Sie gaben der Reformation ein Gesicht. Cranach der Ältere und sein Sohn, dessen 500. Geburtstag im kommenden Jahr gefeiert wird, malten Luther und ihre Weggefährten. Viele ihrer Werke sind in Kirchen in Mitteldeutschland zu sehen - allerdings vom Verfall bedroht.

Von Dörthe Hein 25.08.2014, 01:27

Wittenberg (dpa) l Den Blick gesenkt, auf dem Kopf die weiße Haube als Zeichen für verheiratete Frauen - so blieb die junge Frau unter einem Holzrahmen verborgen. Dass ihr ein Nagel in den Kopf gerammt wurde, sah niemand der Besucher in der Wittenberger Stadtkirche. Wie unachtsam mit dem berühmten Reformationsaltar umgegangen worden ist, fanden Restauratoren erst jetzt heraus.

Vor dem großen Cranach-Jubiläum 2015 hat die Evangelische Kirche in Mitteldeutschland (EKM) mit der wissenschaftlichen Untersuchung und Restaurierung von Altären und Tafelbildern aus der Cranach-Werkstatt in Wittenberg begonnen. Die Kosten dafür liegen bei mehreren hunderttausend Euro.

Vater und Sohn arbeiteten in einer Werkstatt

Im kommenden Jahr wird an den 500. Geburtstag Lucas Cranach des Jüngeren (1515-1586) gedacht. Gemeinsam mit seinem Vater Lucas Cranach dem Älteren (1472-1553) gilt er als "Maler der Reformation". Mehr als 1000 Werke werden der Werkstatt des älteren Cranach bislang zugeschrieben, sagt die Kunstreferentin der EKM, Bettina Seyderhelm. Zahlreiche weitere entstanden unter der Leitung des Sohnes. "Uns geht es um die Tafeln, die bis heute am Ort ihrer Bestimmung sind", sagt die Expertin.

Wittenberg mit seinem 27 Quadratmeter großen Reformationsaltar und zehn weiteren Tafeln ist ein Vorzeigeprojekt. Aber schon da hat es einige Zeit gedauert, das Geld für die Arbeiten zusammenzubekommen: 270000 Euro Eigenmittel und Geld etwa von Stiftungen, dem Bund und dem Land Sachsen-Anhalt. Dabei geht es in erster Linie um die reine Erhaltung der Werke. Der Pfarrer der Wittenberger Stadtkirche, Johannes Block, erlebt derzeit ein Gotteshaus und eine 30.000-Einwohner-Stadt voller Baustellen. "Wer schön sein will, muss leiden", sagt er. Martin Luthers Predigtkirche wird derzeit generalsaniert und kann nur teilweise betreten werden.

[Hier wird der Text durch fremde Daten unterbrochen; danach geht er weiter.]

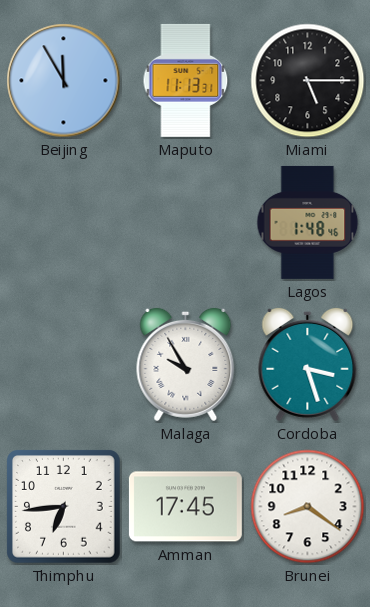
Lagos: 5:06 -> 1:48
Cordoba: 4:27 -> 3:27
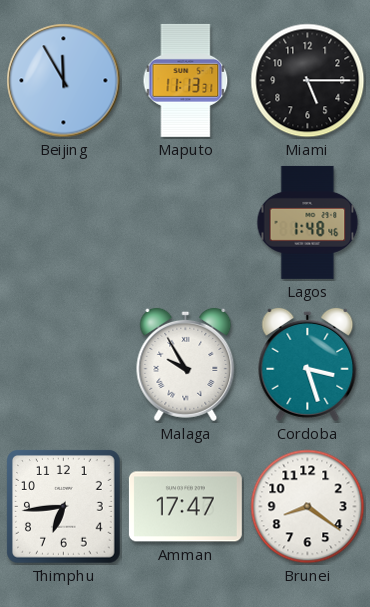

Die Gemeinde sei in großer Vorfreude auf die Fertigstellung - und auch an der Sanierung des Altars und der Tafelbilder sehr interessiert. Gleichzeitig bedauert der Pfarrer, dass es quasi keine Großspender in der Region gebe, die das Projekt unterstützen - Kollegen in Dresden oder Leipzig hätten da ganz andere Erfahrungen.

Um die nächsten zwölf Cranach-Werke auf der Liste in Sachsen-Anhalt, Thüringen und Sachsen zu konservieren, darunter Einzeltafeln und große mehrflügelige Altäre, werden nach Angaben der Kunstbeauftragten Seyderhelm noch einmal rund 450.000 Euro benötigt. Bislang sind rund 335.000 Euro zusammengekommen. Das Projekt "Cranach braucht Hilfe" ist eines, das noch auf Spenden angewiesen ist.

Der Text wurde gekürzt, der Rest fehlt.